- **Yang Harus Dikerjakan**:
**1.** Jawab pertanyaan berikut berdasarkan teks tentang jilbab Nyai Dahlan.
(a) Siapa yang disebut mengenakan jilbab tersebut ketika berorasi?
(b) Bisnis apa yang dikelola Nyai Walidah bersama Kyai Ahmad Dahlan?
(c) Dalam kesehariannya, jilbab seperti apa yang dikenakan Nyai Walidah?
**2.** Tulis kembali bagian teks tentang jilbab Nyai Dahlan antara "Bersama Kyai Ahmad" dan "pengusaha dibidang fashion.", termasuk kedua bagian itu, lalu tukar "bisnis batik" dengan "usaha batik".

Sejak tayang film biopik Nyai Ahmad Dahlan, bermunculan juga jilbab tren Nyai Dahlan. Jilbab yang juga melekat dalam foto resmi atau lukisan Nyai Dahlan. Jilbab yang pada waktu itu nampak berbeda, dibandingkan jilbab kebanyakan. Jilbab tersebut kemudian menjadi ciri khas para anggota Aisyiyah awal-awal berdirinya, termasuk digunakan oleh Siti Maryati ketika berorasi.
Bersama Kyai Ahmad Dahlan, Nyai Walidah mengelola bisnis batik. Jika era sekarang, akan disebut sebagai pengusaha fashion dengan berbagai kreatifitasnya. Bisa jadi jilbab yang dikenakan Nyai Walidah ketika kongres ke-15 Muhammadiyah di Surabaya kala itu, yang kemudian menjadi ikon, memang sengaja didesain khusus, mengingat latar belakangnya sebagai pengusaha dibidang fashion.
Namun “jilbab ikonik” tersebut sepertinya hanya dikenakan ketika acara-acara resmi. Kesehariannya, Nyai Walidah hanya mengenakan jilbab yang semacam kain selempang. Persepsi tentang jilbab, sebagai sebuah pakaian, pada zaman itu sepertinya lebih sederhana dibandingkan saat ini. Apalagi, ketika brand “jilbab syar’i” menjadi trend, yang mana panjang kainnya bisa sampai siku dan lutut.
Tidak saja Nyai Walidah, namun Istri KH. Hasyim Asya’ri dan sederet perempuan Muslim, pejuang dan sebagainya, pada saat itu memang terbiasa mengenakan busana khas daerah masing-masing. Kalau saat ini, nampak juga pada keluarga Alm. Abdurrahman Wahid, Quraish Shihab dan sederet tokoh Islam terkemuka lainnya.

- **Bahan**:
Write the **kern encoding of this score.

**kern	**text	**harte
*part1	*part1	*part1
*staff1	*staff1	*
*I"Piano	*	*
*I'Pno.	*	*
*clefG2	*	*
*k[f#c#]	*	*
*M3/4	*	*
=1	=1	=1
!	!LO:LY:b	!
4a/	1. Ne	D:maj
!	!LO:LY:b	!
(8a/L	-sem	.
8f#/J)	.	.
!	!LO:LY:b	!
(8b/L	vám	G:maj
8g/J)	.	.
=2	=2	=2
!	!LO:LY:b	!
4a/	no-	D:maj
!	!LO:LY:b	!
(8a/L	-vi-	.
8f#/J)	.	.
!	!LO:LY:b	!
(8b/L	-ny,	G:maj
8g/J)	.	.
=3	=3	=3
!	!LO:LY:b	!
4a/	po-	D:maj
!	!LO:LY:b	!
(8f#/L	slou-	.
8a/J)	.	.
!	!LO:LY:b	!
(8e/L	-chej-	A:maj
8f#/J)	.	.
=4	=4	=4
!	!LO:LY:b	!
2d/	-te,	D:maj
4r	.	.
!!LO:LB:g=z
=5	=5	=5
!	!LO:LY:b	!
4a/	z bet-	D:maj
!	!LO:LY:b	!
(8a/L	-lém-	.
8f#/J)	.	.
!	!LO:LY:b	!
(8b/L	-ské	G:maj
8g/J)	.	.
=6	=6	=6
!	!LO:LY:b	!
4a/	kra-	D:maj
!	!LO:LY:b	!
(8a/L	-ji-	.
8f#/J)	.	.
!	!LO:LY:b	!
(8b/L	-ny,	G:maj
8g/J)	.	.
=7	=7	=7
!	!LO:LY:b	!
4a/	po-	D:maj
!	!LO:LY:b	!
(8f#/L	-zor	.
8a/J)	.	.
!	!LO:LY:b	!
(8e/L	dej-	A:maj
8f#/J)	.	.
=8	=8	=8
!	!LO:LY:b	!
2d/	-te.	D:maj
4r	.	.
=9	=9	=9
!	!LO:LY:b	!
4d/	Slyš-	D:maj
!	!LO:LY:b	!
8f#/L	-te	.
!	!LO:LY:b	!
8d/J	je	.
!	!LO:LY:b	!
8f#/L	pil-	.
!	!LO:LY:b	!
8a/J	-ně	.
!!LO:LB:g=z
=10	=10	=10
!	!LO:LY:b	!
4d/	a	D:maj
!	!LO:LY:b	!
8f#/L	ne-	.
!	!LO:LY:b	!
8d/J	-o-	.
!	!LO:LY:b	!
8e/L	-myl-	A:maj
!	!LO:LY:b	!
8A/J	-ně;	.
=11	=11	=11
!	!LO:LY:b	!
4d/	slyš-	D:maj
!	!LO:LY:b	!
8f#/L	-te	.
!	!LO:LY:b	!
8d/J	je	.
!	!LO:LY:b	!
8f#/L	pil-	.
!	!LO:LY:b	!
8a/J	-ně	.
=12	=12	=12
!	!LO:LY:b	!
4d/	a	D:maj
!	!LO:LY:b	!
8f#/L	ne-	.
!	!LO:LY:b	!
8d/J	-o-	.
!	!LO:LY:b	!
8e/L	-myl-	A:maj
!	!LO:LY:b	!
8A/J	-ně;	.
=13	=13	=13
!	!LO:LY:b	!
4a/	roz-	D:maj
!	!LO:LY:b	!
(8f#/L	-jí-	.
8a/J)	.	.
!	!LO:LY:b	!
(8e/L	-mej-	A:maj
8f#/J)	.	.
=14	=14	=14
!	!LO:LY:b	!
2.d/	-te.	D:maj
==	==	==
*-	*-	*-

- **Jawaban Tugas**:
**1.**
(a) Siti Maryati.
(b) Bisnis batik.
(c) Jilbab yang semacam kain selempang.

**2.**
Bersama Kyai Ahmad Dahlan, Nyai Walidah mengelola usaha batik. Jika era sekarang, akan disebut sebagai pengusaha fashion dengan berbagai kreatifitasnya. Bisa jadi jilbab yang dikenakan Nyai Walidah ketika kongres ke-15 Muhammadiyah di Surabaya kala itu, yang kemudian menjadi ikon, memang sengaja didesain khusus, mengingat latar belakangnya sebagai pengusaha dibidang fashion.